For as glorious as Animal Crossing: New Horizons looks, Nintendo has seemingly found a way to aggravate its fan base. As spotted on Resetera, a German download card for the upcoming sequel reveals that the title won’t feature support for cloud saves or save data transfers. So much for paying for Nintendo’s online service.
The thing to note with save transfers is that it isn’t referring to a full system transfer. That method will take all data from your Switch and transfer it to another system, including the New Horizons data. What this specific instance is talking about is if a user has two Switch consoles with the same profile. Nintendo allows you to transfer saves between consoles if you’re on the same profile so you can continue playing. New Horizons won’t allow that.
The lack of cloud saving was actually touched on at E3 2019. Nintendo spoke about how it didn’t want users to manipulate time and unlock/duplicate items for their islands. Seeing as how the passage of time is a core feature in Animal Crossing, this does make a little bit of sense. It’s still a seriously outdated concept, not to mention Animal Crossing is a mostly offline game. There’s no cheating to be had here.
The main reason for a lack of local system transfer seems to be down to New Horizons’ stipulation on save data. Players are only allowed to make one island per console. Since this will affect every user profile on your system, it seems local transfer can’t work because of how Nintendo implemented the feature.

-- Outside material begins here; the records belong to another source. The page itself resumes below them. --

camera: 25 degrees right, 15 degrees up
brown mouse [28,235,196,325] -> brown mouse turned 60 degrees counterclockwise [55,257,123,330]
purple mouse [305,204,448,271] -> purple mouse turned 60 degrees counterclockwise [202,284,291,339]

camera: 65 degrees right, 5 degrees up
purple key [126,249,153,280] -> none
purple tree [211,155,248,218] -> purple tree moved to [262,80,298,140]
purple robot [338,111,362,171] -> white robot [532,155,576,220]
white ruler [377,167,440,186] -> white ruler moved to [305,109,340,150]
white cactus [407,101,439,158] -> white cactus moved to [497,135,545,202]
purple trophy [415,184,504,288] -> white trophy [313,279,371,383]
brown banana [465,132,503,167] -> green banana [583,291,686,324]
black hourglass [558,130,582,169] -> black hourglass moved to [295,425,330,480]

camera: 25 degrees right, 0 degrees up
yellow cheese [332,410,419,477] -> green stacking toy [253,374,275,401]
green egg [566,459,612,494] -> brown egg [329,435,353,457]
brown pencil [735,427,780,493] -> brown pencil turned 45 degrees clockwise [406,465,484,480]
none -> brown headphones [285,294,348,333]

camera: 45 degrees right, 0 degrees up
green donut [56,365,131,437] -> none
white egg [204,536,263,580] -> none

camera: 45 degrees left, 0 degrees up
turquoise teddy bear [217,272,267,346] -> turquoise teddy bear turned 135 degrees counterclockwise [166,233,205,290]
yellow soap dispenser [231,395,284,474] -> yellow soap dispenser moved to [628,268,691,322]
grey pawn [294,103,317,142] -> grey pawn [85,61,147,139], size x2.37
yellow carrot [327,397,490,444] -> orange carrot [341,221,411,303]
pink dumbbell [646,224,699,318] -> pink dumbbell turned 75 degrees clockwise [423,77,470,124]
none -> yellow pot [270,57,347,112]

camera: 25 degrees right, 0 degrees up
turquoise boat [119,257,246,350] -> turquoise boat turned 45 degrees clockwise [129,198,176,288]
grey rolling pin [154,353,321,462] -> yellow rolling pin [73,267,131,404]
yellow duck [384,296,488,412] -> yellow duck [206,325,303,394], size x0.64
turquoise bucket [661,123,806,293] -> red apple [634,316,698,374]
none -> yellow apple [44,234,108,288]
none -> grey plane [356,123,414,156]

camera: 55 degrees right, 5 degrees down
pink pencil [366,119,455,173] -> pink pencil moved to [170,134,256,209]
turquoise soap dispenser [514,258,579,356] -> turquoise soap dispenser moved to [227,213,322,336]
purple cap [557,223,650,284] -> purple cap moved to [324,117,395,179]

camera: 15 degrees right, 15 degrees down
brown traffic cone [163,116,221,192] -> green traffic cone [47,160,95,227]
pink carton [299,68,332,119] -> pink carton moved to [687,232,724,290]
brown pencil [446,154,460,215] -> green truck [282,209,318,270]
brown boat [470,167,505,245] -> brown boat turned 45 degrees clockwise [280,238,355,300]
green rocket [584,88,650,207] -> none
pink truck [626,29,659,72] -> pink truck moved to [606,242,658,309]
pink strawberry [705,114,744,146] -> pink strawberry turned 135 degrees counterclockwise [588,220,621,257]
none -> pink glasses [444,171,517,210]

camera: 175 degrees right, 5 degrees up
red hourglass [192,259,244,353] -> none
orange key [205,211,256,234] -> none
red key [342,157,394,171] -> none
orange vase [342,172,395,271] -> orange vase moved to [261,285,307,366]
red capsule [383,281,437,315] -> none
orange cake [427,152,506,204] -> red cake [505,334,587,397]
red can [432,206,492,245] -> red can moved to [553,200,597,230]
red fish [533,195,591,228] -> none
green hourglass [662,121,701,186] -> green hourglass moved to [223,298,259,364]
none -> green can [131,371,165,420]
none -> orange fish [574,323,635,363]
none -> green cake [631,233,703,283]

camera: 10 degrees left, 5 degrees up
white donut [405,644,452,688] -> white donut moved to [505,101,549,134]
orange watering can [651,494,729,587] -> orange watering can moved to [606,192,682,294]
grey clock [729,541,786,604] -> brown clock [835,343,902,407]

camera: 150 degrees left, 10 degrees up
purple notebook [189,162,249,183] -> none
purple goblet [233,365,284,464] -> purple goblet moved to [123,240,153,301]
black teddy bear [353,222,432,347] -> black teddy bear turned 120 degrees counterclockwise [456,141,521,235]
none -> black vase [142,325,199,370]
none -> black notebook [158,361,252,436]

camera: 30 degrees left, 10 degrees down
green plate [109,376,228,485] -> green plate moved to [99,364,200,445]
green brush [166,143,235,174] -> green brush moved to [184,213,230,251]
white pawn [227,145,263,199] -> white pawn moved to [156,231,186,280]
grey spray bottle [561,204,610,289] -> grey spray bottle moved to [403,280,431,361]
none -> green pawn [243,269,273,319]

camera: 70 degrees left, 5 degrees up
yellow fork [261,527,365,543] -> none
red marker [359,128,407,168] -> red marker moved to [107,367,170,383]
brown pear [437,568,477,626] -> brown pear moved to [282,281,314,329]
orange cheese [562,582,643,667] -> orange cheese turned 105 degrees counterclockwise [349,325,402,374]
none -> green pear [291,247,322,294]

For the games that do support it, a local save transfer allows one user profile to move their data to another console and continue playing. This would be impossible to do with New Horizons, which forces every user on a console to play on the same island. Nintendo could lift the restriction and stop living in 2002, but that’s being too hopeful.
Cloud saves are also a big head-scratcher. It’s hard to understand why Nintendo would care so much about users jumping time to unlock certain events or items. I suppose the company wants to cut down on hacking, which is still a possibility on older Switch consoles. Still, it brings up the question of why users can’t simply back up their save data locally.